## Brief
Transcribe, word for word and without additions, each line below from the one containing "自动归零功能则完全消除了这一困扰，极大地提高了设备的使" through the one containing "CiAgImNvbmZpZyI6IHsKICAgICJtZXRob2Qi", both ends included.
··· Information provided ···
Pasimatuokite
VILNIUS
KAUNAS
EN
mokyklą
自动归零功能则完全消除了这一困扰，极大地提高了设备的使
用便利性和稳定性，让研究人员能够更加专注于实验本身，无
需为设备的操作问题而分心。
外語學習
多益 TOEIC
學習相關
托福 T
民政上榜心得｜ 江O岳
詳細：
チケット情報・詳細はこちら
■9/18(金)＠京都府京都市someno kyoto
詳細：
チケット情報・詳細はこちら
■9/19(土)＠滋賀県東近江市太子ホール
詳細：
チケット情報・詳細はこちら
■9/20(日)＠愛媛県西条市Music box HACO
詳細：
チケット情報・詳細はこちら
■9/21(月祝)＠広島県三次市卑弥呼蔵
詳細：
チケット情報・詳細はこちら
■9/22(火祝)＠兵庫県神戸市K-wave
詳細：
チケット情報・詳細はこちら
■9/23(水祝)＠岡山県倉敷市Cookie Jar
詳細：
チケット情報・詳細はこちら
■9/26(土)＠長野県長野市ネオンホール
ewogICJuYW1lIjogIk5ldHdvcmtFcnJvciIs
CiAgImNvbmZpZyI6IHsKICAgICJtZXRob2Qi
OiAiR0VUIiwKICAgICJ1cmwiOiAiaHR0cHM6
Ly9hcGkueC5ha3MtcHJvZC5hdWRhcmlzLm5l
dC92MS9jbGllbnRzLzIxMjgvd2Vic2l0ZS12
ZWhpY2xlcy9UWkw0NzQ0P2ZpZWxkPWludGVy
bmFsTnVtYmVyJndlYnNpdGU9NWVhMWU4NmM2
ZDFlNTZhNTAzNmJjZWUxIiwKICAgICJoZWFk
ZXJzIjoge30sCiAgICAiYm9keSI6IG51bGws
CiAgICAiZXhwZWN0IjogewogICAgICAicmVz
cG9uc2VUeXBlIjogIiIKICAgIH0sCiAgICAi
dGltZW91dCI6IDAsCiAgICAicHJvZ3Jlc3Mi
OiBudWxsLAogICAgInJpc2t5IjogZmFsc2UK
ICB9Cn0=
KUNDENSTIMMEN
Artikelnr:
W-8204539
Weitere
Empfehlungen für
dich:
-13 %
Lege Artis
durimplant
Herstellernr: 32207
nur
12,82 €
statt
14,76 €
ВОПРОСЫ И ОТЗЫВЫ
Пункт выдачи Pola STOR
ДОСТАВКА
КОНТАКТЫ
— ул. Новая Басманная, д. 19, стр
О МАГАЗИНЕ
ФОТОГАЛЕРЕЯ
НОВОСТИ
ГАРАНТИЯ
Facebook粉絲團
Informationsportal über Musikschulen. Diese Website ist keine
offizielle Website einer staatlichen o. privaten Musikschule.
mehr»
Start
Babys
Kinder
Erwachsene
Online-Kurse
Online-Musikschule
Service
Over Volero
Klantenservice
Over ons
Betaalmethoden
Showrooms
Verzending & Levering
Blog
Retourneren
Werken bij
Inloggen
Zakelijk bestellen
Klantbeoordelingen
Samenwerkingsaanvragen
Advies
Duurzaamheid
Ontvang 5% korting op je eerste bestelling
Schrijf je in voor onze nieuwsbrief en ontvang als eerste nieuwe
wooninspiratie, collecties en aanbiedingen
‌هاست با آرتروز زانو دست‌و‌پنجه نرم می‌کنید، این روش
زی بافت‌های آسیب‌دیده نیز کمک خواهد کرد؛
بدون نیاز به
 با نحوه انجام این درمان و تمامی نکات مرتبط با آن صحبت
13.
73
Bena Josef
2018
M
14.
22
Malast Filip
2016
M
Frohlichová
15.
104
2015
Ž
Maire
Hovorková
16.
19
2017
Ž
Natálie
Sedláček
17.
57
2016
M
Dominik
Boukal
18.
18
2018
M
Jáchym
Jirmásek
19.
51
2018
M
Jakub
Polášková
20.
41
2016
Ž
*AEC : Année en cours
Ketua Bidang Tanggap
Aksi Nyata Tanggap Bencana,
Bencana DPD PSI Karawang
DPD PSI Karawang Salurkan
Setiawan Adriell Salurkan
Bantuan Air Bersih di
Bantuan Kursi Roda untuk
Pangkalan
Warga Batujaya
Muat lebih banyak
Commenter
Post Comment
···
## Response to this exercise
自动归零功能则完全消除了这一困扰，极大地提高了设备的使
用便利性和稳定性，让研究人员能够更加专注于实验本身，无
需为设备的操作问题而分心。
外語學習
多益 TOEIC
學習相關
托福 T
民政上榜心得｜ 江O岳
詳細：
チケット情報・詳細はこちら
■9/18(金)＠京都府京都市someno kyoto
詳細：
チケット情報・詳細はこちら
■9/19(土)＠滋賀県東近江市太子ホール
詳細：
チケット情報・詳細はこちら
■9/20(日)＠愛媛県西条市Music box HACO
詳細：
チケット情報・詳細はこちら
■9/21(月祝)＠広島県三次市卑弥呼蔵
詳細：
チケット情報・詳細はこちら
■9/22(火祝)＠兵庫県神戸市K-wave
詳細：
チケット情報・詳細はこちら
■9/23(水祝)＠岡山県倉敷市Cookie Jar
詳細：
チケット情報・詳細はこちら
■9/26(土)＠長野県長野市ネオンホール
ewogICJuYW1lIjogIk5ldHdvcmtFcnJvciIs
CiAgImNvbmZpZyI6IHsKICAgICJtZXRob2Qi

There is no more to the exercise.